• **Exercise directions**: Go through the entries below and give the number of lines that have the string "wash", and only that.

Exercise data below:

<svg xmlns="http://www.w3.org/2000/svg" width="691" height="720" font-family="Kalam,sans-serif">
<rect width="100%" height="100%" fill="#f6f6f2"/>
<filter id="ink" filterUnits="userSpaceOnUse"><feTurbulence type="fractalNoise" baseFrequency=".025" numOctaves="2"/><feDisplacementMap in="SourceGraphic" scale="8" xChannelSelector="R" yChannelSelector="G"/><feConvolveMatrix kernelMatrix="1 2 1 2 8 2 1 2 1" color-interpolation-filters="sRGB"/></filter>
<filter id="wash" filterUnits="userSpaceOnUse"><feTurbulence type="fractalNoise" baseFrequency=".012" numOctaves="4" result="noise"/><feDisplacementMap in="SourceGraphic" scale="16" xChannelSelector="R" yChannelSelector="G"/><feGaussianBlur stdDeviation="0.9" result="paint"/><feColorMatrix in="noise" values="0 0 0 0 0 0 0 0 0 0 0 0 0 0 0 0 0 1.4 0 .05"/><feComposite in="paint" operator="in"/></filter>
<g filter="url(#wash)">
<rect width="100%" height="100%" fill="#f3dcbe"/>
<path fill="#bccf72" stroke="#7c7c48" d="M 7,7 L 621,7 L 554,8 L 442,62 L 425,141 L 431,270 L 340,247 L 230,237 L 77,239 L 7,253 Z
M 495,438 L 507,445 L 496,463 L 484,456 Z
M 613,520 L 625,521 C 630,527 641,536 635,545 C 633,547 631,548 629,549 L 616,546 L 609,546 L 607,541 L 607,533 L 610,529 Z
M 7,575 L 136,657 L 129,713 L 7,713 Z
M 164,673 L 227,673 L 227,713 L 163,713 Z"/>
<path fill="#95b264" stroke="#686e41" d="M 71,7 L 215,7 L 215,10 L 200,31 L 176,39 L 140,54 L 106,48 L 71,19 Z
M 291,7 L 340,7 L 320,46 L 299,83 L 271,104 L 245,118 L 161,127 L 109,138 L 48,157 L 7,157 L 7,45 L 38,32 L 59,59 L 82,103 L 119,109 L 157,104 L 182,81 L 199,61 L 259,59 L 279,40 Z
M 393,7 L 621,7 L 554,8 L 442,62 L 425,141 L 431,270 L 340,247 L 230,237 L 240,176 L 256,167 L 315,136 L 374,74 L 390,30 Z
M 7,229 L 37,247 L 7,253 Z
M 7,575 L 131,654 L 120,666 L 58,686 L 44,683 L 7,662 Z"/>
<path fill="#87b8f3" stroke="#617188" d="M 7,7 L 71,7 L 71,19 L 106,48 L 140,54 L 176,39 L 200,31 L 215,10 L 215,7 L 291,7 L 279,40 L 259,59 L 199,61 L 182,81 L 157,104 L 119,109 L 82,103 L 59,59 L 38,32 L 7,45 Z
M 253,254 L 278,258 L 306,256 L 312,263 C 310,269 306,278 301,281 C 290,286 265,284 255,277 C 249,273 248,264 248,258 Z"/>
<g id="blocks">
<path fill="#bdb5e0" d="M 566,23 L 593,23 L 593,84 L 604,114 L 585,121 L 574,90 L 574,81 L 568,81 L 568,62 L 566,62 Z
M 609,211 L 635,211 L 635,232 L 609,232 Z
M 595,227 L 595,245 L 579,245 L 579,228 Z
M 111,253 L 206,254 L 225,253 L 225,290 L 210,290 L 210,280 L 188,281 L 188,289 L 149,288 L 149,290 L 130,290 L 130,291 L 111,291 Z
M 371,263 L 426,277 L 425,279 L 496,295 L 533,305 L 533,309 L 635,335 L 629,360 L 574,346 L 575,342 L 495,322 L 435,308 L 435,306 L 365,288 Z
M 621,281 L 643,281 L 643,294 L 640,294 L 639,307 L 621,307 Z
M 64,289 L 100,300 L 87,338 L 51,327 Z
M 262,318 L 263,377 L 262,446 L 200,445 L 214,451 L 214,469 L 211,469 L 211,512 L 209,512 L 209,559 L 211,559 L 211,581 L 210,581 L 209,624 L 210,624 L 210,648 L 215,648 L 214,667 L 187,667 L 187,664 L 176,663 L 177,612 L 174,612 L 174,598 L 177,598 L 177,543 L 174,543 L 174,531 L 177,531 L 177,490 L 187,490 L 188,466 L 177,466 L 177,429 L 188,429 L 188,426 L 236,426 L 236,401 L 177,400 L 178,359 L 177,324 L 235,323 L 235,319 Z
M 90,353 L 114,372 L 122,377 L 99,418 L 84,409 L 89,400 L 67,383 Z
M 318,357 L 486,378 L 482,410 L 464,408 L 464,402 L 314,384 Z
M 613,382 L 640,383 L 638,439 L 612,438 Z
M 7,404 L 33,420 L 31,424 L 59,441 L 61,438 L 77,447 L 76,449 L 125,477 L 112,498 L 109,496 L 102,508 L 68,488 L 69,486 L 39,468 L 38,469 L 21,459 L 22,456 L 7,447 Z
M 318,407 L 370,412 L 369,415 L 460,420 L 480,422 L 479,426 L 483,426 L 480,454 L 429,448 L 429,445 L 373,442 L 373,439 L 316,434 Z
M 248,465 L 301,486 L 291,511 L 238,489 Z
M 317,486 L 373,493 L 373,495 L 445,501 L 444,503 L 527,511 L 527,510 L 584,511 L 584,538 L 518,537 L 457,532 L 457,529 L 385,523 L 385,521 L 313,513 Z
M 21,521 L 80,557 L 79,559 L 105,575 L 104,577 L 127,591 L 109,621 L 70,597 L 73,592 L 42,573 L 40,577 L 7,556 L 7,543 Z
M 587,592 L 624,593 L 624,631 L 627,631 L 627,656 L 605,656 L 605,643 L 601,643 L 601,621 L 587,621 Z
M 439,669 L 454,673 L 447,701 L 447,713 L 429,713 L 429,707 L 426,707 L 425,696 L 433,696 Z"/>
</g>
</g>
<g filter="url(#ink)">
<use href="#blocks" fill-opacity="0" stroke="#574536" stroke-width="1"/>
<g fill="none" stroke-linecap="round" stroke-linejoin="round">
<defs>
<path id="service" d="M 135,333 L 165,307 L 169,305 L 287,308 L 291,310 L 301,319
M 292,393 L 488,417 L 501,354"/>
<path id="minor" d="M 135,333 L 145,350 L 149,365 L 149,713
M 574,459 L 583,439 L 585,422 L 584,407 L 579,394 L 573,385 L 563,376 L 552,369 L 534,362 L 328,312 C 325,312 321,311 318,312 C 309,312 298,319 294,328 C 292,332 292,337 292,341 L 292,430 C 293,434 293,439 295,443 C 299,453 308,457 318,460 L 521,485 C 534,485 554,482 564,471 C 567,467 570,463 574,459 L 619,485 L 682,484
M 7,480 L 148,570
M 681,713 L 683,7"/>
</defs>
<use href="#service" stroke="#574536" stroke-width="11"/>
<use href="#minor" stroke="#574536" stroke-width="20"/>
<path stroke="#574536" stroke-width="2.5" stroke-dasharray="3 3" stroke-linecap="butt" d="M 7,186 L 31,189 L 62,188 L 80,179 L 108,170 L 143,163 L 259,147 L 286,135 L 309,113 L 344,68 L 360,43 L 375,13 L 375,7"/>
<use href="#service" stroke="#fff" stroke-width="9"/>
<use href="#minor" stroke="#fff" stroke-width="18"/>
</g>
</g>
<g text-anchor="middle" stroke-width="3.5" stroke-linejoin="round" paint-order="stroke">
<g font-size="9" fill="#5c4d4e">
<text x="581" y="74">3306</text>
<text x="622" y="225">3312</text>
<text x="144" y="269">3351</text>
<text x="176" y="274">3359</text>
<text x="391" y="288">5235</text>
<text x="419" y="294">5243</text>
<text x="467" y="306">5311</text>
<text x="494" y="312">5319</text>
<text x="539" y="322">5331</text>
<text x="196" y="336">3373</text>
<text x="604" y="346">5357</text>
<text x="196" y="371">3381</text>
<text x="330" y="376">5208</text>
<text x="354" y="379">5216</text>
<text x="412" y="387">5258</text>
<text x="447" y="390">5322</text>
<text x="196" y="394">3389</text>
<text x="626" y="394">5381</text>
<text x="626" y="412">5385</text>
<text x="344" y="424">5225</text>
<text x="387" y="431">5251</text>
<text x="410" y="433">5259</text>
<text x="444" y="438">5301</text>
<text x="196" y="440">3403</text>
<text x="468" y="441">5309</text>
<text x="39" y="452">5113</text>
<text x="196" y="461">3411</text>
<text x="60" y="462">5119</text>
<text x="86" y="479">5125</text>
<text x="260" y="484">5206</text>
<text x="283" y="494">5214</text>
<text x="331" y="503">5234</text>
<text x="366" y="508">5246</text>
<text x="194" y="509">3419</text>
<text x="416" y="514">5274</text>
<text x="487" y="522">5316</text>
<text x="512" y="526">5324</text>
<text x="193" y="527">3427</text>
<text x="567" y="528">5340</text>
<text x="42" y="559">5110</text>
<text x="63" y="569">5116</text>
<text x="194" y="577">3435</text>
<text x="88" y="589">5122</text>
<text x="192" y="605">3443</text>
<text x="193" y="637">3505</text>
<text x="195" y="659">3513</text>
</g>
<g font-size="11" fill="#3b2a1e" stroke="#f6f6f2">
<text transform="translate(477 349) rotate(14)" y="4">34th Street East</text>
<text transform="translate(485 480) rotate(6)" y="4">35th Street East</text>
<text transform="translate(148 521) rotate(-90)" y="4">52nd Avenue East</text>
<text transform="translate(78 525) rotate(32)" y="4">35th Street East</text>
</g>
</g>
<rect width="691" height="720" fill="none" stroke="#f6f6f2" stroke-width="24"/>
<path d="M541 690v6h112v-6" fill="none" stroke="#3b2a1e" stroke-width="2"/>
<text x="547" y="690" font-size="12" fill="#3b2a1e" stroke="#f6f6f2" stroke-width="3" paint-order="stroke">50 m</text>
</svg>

End of Exercise data.

• **Expected answer**: 2